START Data provided

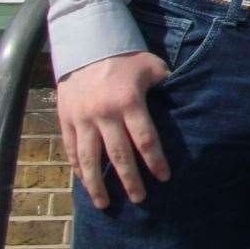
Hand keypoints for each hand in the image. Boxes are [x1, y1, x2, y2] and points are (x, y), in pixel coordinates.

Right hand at [56, 51, 170, 208]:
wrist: (86, 44)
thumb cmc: (125, 56)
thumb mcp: (152, 66)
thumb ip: (166, 84)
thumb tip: (184, 98)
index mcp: (129, 102)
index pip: (145, 140)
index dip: (155, 161)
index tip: (163, 178)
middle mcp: (104, 114)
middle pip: (119, 155)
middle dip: (130, 180)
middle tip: (140, 199)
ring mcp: (82, 119)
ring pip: (89, 159)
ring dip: (97, 184)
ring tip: (105, 204)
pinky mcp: (65, 120)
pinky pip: (71, 149)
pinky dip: (77, 168)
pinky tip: (85, 182)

END Data provided

■ Your task ■
The lines from the one containing "ring mcp: (82, 119)" through the last line of the material above are to be copied exactly, both ends included.

■ Task solution ■
ring mcp: (82, 119)
ring pip: (89, 159)
ring dip: (97, 184)
ring tip: (105, 204)
pinky mcp: (65, 120)
pinky pip: (71, 149)
pinky dip: (77, 168)
pinky tip: (85, 182)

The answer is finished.